## やること:
1. 次の(a)〜(c)がゲームUIの記事の内容と合っているか、それぞれ「はい」か「いいえ」で答え、判断の決め手となる記事の文言をそのまま引用すること。
(a) サイコロのアイコンをタップすると名前の生成が始まる。
(b) 一度決めた名前は、ゲーム開始後には変更できない。
(c) アンケートでは、63.3%がサイコロのアイコンの意味を理解していた。
2. ゲームUIの記事を、最後の文のあとから引き継いで続きを書いてください。

## 元の文書:
"""
こんにちは!ちょこです!
このブログでは「ゲームUIを見てみよう!」というテーマでゲームUIを紹介しています。少しでもゲームUIに興味を持ってくれる方が増えると嬉しいです!
今回は「ロックマンX DiVE」における名前のランダム生成機能をご紹介します。
プレイヤーの名前を入力させるゲームは多くありますが、正直面倒だな、と感じているユーザーもいます。
「ロックマンX DiVE」ではランダムで名前を生成する機能が実装されています。
この機能により以下の特徴があるように感じました。
- ランダムを示すアイコンにサイコロを採用している(メンタルモデルの利用)
- 名前を決めるストレスが減る(決断疲れ)
- あえて悪い選択肢を提示することで名前の入力を選択させる(おとり効果?)
- 他プレイヤーと区別が付きやすい(記号性の担保)
さて、該当の画面はこちらです。
チュートリアル開始前に名前の入力を求められます。
名前の生成はふたつの単語を掛け合わせて生成する仕組みのようです。
サイコロのアイコンをタップすると生成が開始され、気に入る名前が表示されるまで繰り返し生成することが可能です。
アニメーションで見るとこんな感じですね。
ちょっと小さいので大きくしました。
基本的には意味不明の名前が生成されています。
一度決めた名前はゲーム開始後にも再変更可能です。
当たり前と感じるかもしれませんが、やり直しができて便利です。
ランダムを示すアイコンにサイコロを採用している
サイコロとランダムが結びつくデザインが採用されています。
個人的な体感としては中国で開発されているゲームにしばしば見られますが、日本開発のゲームにはあまり見られない印象です。
2021/2/23頃に自身のTwitterアカウントでアンケートを取ってみたところ、63.3%はアイコンの意味が分かっていない結果となりました。
サイコロのアイコンの意味が分かるか?
— ちょこきなこ@ゲームアプリのUIデザイン (@UI42796360) 2021年2月23日
当時の私のTwitterアカウントのフォロワーの多くはゲーム開発者、あるいはデザイナーが多く、一般のユーザーより専門的な知識は多い傾向があると推測します。
"""
## 掲載データ:
"""
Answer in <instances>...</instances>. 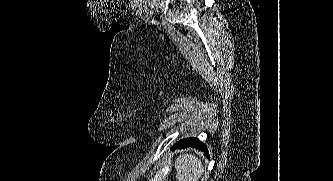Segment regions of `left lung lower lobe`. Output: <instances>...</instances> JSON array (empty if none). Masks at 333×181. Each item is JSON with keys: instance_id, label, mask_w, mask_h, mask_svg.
Listing matches in <instances>:
<instances>
[{"instance_id": "left-lung-lower-lobe-1", "label": "left lung lower lobe", "mask_w": 333, "mask_h": 181, "mask_svg": "<svg viewBox=\"0 0 333 181\" xmlns=\"http://www.w3.org/2000/svg\"><path fill=\"white\" fill-rule=\"evenodd\" d=\"M186 147H193L198 149L199 151H203L206 156L209 157L206 145H204L198 138L195 137L182 139L179 142L175 143V145L171 149H183Z\"/></svg>"}]
</instances>
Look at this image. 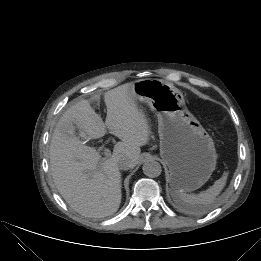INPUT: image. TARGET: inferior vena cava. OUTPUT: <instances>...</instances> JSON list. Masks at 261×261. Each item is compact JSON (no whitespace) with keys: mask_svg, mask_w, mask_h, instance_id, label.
Segmentation results:
<instances>
[{"mask_svg":"<svg viewBox=\"0 0 261 261\" xmlns=\"http://www.w3.org/2000/svg\"><path fill=\"white\" fill-rule=\"evenodd\" d=\"M118 167L119 169L121 170H128L129 168L132 167V163L130 160L128 159H121L119 162H118Z\"/></svg>","mask_w":261,"mask_h":261,"instance_id":"obj_1","label":"inferior vena cava"}]
</instances>
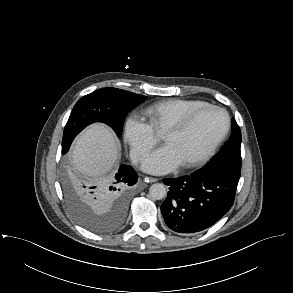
"""
## 各設問の解答:
1.
(a) はい:「サイコロのアイコンをタップすると生成が開始され」
(b) いいえ:「一度決めた名前はゲーム開始後にも再変更可能です。」
(c) いいえ:「63.3%はアイコンの意味が分かっていない結果となりました」

2.
その中の63.3%の方が「(サイコロのアイコンの)意味が分からない」と回答しています。
他のアイコンのデザインについて調査はしていないので、この数字が相対的に高いと考えるか、あるいは低いと考えるかは現状は主観によると思います。
ただ、36.7%は「意味が分かる」と回答しているため、一定のメンタルモデルの利用は認められるのかなと考えます。
ちなみに「ロックマンX DiVE」台湾で企画開発、日本監修という座組みであったようなので、国によるメンタルモデルの認知具合の差なのかなと捉えています。
――さっそくですが、本作はカプコン台湾が開発したものを日本で運営するという形でしょうか?
橋本賢一(以下、橋本)元々、台湾で企画開発が始まったタイトルですが、アートワークやキャラのモーションは大阪のカプコンのデザイン室で全て監修していますので、カプコン日本が関わっていないわけではありません。なので、日本版はカプコン台湾と密に連絡を取りながら、日本向けに開発拡充して配信していきます。
名前を決めるストレスが減る
ゲームキャラクターの名前を決めるのが当たり前だと考えている人にとっては意外かもしれませんが、デフォルトの名前や「ああああ」など適当な文字列にする考えのプレイヤーも一定数います。
少なくとも2015年の以下のサイトのアンケート結果ではデフォルトの名前にするのが最も多い回答でした。
回答の中で多かったのは「デフォルトの名前を使用する」でした。その理由としては“ゲームの世界観を壊したくない”などが挙げられています。次いで「自分の名前」や「適当な名前・思いつきの名前」、「普段使っているアカウント名あるいはハンドルネーム」が多いですが、こちらもなるべくゲームの世界観に合わせてアレンジしているようです。
Game*Sparkリサーチ『RPGの主人公、名前は何にする?』結果発表 | Game*Spark - 国内・海外ゲーム情報サイト
人の脳は楽を好みます。
そのため、「名前は何にする?」と聞かれた際に、特に判断せずデフォルトにすることを選択しているのかもしれません。
実際、キャラクターの名前は極一部の例外を除き、ゲームの進行には無関係な要素です。ユーザーにとってメリットが無いと判断された場合はストレスの原因になりかねないため、決断疲れを回避する配慮がなされているのかもしれません。
オプションやメニューを選んでもらう際、どれを選択していいのかよくわからない場合もあるだろう。そう言った判断がしにくいものには、推奨プランやデフォルト設定にすることで、ユーザーは意思決定をスムーズに進めることができる。
あえて悪い選択肢を提示することで名前の入力を選択させる
この名前の生成機能ですが、基本的にはゲームの世界観に馴染みが無くあまり良い名前を提案しているようには思えませんでした。
名前に価値を置くプレイヤーにとっては我慢ならないかもしれませんが、チャット欄などで他のプレイヤーの名前も見えるので、ゲームの世界観と切り離して考えることもできます。
あえて悪い選択肢を提示することで、ユーザー自身がそれよりも少しマシだと感じる選択肢に誘導させているのかもしれません。
今回のケースに置き換えると、世界観に沿っておらず「作業用世界」など名前とも言い難い言葉よりも、自分で決めた名前の方がマシである、という考え方でしょうか。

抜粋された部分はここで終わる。